Seven Nelson Mandela University students arrested following violent protests

Students block the Nelson Mandela University's entrances in protest against registration and accommodation issues. Picture: Twitter / @KoosdlRey

The university has deployed private security reinforcements to patrol and secure all campuses and lecture venues.

Seven students from Nelson Mandela University in Port Elizabeth have been arrested for allegedly violating a court order which prohibits them from embarking on violent protests in the institution.

The court order was obtained by the university in 2018 to protect the rights and safety of those who wish to access the university to work or pursue their studies, while also allowing for the right to protest in accordance with the conditions set out in the interdict.

On Monday, the university met with student leaders where it said an agreement had been reached regarding student funding and registration.

The university’s media manager, Zandile Mbabela, said a group of students, who were not part of the meeting with the SRC delegation, disrupted classes and intimidated staff and students on the north and south campuses.

“This was in direct violation of the standing interdict which was read out and enforced on Monday. Such acts will not be tolerated and are being dealt with accordingly.

“As of 11:00, seven protesting students have been arrested. Management is committed to follow through with the evidence gathered to ensure the necessary disciplinary action is taken against the apprehended students and those who were disrupting classes,” Mbabela said.
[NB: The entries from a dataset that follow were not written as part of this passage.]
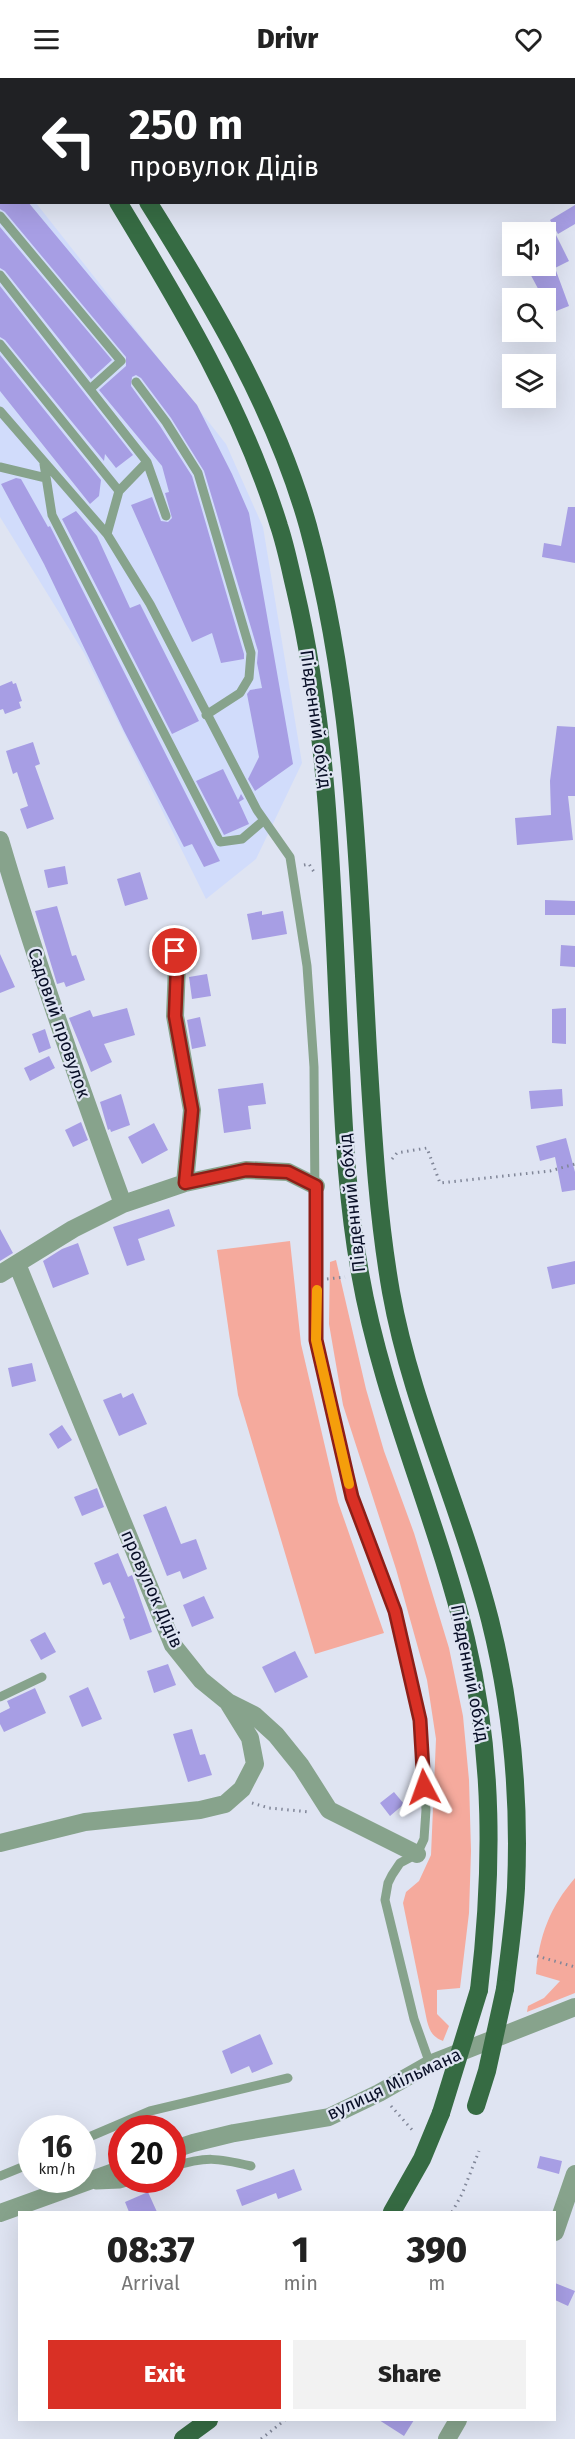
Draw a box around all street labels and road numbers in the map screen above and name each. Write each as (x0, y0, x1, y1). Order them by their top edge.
street label: Південний обхід (295, 648, 337, 790)
street label: Садовий провулок (23, 945, 95, 1102)
street label: Південний обхід (334, 1133, 370, 1273)
street label: провулок Дідів (116, 1527, 188, 1651)
street label: Південний обхід (446, 1603, 494, 1743)
street label: вулиця Мільмана (323, 2043, 465, 2125)

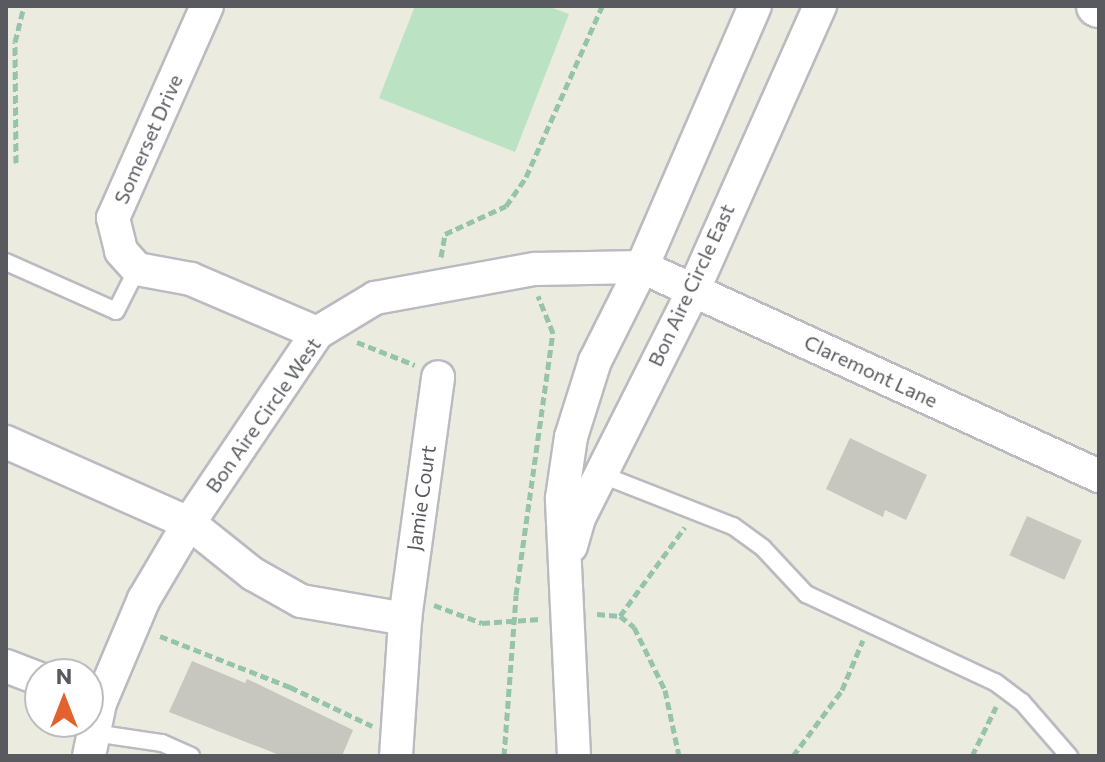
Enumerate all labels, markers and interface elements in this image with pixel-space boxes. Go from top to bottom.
street label: Somerset Drive [109,71,187,207]
street label: Bon Aire Circle East [643,200,739,370]
street label: Claremont Lane [801,330,941,412]
street label: Bon Aire Circle West [200,333,326,497]
street label: Jamie Court [402,444,440,552]
north arrow [24,658,104,738]
text: N [56,662,72,689]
The university has deployed private security reinforcements to patrol and secure all campuses and lecture venues.

“By noon, all roads were cleared and calm restored. The university acknowledges the anxieties among staff and students and is actively pursuing measures to normalise operations.

“… a significant challenge that arises at this time of the year relates to student funding.”

Mbabela said the university was aware of students who were still awaiting funding and have difficulty accessing their financial aid allowances.

“While students may have been approved for funding from the National Student Financial Aid Scheme [Nsfas], there is still a verification process that needs to be carried out before they can be cleared for registration, following which the Nsfas releases allowances.

“As such, the university’s financial aid office is in constant liaison with the Nsfas in a bid to address challenges and bottlenecks experienced by students in this regard,” Mbabela said.

She added as of February 14, 17,036 students have been granted funding statuses, while 11,557 allowances have been paid to Nsfas-funded students.

To date, the university has received 3,577 applications for financial concessions.

“Of these, 3,255 applications have met the financial concessions criteria. There is a verification process currently underway for the 322 unsuccessful applications.

“More than 600 students, who had not applied for the Nsfas within the prescribed deadline for various reasons, were assisted with late applications and have since been granted funding statuses.”

Mbabela said 433 returning students have been assisted with provisional statuses, while awaiting the outcomes of their Nsfas funding appeals.

Police spokesperson Colonel Priscilla Naidu confirmed the arrests, saying four of the suspects were detained on charges of damage to property.

The university remains closed and Public Order Policing officers are monitoring the protests.

The arrested suspects are expected to appear in court soon.